Neurogliaform cells mimic the action of external insulin via insulin receptors. A, The frequency of spontaneous EPSCs arriving to neocortical neurons was decreased in response to physiological concentrations of insulin (100 nm), and the specific insulin receptor antagonist S961 (20 nm) reversed the effect. B, Mimicking the effect of insulin shown in A, local application of hyperglycemic extracellular solution containing 10 mm glucose (gluc) to neurogliaform cells (NGFCs) identified electrophysiologically and anatomically decreased the frequency of spontaneous EPSCs arriving to neighboring neurons recorded in hypoglycemic (0.5 mm) conditions and S961 (20 nm) also reversed the effect. Top, Individual experiment. Bottom, Population data. C, The effect of hyperglycemic puffs to neurogliaform cells on spontaneous EPSCs in neighboring pyramidal cells was blocked by lavendustin (5 μm) intracellularly applied in the pyramidal cells. D, Insulin suppresses the amplitude of unitary EPSCs between layer 2/3 pyramidal cells while leaving the paired pulse ratio unchanged.

Figure 3.

K_ATP channels and intracellular Ca²⁺ contribute to insulin receptor-mediated action of neurogliaform cells. A, Current–voltage (I–V) relationship of the glibenclamide-sensitive component of currents recorded in a late spiking (inset) neurogliaform cell in response to ramping membrane potential from −145 to −65 mV with and without glibenclamide (20 μm).
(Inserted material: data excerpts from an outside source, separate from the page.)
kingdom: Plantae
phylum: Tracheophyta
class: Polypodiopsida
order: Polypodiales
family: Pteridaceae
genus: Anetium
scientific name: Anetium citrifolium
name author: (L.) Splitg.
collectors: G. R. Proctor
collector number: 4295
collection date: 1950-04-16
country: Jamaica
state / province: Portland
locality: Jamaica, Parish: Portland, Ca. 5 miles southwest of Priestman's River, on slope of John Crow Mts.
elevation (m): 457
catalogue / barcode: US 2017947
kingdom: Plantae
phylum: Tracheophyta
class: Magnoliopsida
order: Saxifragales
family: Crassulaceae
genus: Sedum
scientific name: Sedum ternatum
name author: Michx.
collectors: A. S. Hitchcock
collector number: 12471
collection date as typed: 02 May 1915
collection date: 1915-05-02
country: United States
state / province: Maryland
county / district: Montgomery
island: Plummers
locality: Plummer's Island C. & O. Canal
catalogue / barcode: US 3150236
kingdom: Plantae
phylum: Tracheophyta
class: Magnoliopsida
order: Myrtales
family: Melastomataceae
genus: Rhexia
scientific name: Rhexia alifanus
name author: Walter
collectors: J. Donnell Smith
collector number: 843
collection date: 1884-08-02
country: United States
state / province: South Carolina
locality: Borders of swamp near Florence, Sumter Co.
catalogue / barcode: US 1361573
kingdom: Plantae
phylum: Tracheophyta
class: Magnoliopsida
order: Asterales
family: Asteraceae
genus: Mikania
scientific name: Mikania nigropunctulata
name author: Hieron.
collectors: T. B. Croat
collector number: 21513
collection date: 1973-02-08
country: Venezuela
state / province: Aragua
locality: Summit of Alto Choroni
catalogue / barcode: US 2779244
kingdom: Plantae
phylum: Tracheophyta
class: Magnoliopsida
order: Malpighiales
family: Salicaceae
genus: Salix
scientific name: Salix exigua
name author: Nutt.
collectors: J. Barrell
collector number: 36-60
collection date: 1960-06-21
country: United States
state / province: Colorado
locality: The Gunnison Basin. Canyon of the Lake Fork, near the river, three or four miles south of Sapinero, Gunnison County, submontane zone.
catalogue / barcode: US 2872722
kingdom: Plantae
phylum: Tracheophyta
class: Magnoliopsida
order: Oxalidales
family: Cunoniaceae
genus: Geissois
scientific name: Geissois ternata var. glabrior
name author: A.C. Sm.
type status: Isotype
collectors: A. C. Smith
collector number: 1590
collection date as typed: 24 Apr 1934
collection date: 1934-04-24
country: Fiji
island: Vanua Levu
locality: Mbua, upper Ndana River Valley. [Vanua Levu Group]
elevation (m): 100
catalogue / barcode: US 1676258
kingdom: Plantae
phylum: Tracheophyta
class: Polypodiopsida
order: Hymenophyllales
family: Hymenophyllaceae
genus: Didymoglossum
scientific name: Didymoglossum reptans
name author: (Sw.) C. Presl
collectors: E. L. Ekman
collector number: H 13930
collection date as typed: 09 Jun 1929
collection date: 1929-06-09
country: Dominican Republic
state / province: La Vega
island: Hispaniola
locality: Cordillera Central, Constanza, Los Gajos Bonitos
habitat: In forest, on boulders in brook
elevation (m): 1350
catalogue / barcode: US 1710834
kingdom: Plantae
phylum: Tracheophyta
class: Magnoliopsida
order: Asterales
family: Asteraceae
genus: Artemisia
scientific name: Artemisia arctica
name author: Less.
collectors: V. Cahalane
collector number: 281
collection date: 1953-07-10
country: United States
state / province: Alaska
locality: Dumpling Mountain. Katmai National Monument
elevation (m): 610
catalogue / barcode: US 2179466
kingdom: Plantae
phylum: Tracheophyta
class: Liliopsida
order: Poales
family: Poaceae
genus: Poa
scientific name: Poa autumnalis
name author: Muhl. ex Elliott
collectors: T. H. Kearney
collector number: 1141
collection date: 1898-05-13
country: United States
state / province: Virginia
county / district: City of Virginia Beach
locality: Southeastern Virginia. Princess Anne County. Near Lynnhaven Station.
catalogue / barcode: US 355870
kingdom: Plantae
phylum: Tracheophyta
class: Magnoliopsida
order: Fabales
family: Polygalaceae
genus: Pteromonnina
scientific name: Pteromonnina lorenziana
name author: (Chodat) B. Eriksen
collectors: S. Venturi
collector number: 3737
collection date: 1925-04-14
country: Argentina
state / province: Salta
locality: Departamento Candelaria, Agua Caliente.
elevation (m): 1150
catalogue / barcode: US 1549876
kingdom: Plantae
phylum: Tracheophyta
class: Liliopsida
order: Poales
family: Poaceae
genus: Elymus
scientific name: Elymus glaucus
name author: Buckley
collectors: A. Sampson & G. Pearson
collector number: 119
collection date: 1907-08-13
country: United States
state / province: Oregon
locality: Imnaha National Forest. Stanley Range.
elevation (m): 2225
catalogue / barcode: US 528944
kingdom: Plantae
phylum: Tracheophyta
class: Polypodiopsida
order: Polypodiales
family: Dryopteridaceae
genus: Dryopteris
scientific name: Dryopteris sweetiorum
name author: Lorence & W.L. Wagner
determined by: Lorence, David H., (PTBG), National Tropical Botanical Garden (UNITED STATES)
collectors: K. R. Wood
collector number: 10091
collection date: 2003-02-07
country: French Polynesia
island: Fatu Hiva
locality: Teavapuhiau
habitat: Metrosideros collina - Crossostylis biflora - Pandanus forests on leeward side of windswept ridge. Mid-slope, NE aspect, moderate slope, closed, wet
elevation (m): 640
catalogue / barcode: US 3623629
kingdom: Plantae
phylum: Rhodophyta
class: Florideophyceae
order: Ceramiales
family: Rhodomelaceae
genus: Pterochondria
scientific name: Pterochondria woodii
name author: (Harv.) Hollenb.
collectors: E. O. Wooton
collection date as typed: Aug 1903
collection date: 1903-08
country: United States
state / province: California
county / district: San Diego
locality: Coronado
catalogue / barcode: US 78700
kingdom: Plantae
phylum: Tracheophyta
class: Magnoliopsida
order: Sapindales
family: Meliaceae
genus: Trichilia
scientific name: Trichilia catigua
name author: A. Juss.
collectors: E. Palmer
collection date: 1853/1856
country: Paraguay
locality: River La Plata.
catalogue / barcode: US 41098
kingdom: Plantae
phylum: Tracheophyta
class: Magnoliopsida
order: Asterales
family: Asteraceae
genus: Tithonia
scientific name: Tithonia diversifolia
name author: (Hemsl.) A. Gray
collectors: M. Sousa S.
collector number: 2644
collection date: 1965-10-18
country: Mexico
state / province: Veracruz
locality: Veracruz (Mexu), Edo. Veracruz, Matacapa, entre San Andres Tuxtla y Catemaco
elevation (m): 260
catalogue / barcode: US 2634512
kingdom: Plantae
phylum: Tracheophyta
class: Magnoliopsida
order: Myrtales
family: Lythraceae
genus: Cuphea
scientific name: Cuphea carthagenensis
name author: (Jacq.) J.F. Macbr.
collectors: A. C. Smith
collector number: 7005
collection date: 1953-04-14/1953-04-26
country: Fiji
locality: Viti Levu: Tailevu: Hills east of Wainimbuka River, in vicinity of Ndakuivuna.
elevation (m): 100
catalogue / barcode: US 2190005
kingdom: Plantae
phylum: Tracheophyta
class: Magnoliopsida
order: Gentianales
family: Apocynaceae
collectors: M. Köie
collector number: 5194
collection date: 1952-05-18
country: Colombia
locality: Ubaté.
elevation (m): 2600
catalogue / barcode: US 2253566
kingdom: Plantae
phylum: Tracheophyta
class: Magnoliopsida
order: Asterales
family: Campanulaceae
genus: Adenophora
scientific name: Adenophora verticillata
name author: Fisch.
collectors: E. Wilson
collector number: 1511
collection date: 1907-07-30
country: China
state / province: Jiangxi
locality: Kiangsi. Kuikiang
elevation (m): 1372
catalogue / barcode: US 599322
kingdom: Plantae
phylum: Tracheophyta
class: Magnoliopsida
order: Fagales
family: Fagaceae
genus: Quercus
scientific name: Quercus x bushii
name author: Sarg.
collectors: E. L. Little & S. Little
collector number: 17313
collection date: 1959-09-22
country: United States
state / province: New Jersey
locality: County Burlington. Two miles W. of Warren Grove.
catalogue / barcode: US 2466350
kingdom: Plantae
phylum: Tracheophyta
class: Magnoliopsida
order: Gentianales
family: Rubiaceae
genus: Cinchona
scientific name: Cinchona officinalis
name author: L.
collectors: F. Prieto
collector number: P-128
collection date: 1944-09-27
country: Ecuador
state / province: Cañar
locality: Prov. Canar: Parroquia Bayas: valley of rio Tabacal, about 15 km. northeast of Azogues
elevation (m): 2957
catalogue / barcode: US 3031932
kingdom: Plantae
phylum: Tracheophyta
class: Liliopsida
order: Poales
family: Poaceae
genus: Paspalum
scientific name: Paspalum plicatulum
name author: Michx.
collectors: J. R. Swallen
B, A neurogliaform cell identified by its firing pattern (top) responds to bath-applied glibenclamide (20 μm) with an increase of the intracellular Ca²⁺ concentration detected by changes in OGB-1 fluorescence (right) in one of the dendrites (bottom, red border indicates imaged area). C, Whole-cell recordings performed in hypoglycemia (0.5 mm) show that glibenclamide (20 μm) delivered to neurogliaform cells (NGFC) significantly decreased the frequency of EPSCs in simultaneously monitored neighboring neurons, and this effect was blocked by the insulin receptor blocker S961 applied extracellularly and also by intracellular application of BAPTA (B) in the neurogliaform cell. In contrast, glibenclamide applied to pyramidal cells (PC) and fast spiking cells (FSC) caused no significant changes in the frequency of EPSCs in neighboring neurons. D, Time course of sEPSC amplitude (top) and frequency (bottom) changes in a representative experiment as shown in C (top left). E, Radioimmunoassay measurements in homogenates of neocortical slices showed significantly increased insulin levels relative to hypoglycemia during glibenclamide (glib) application and normoglycemia or hyperglycemia.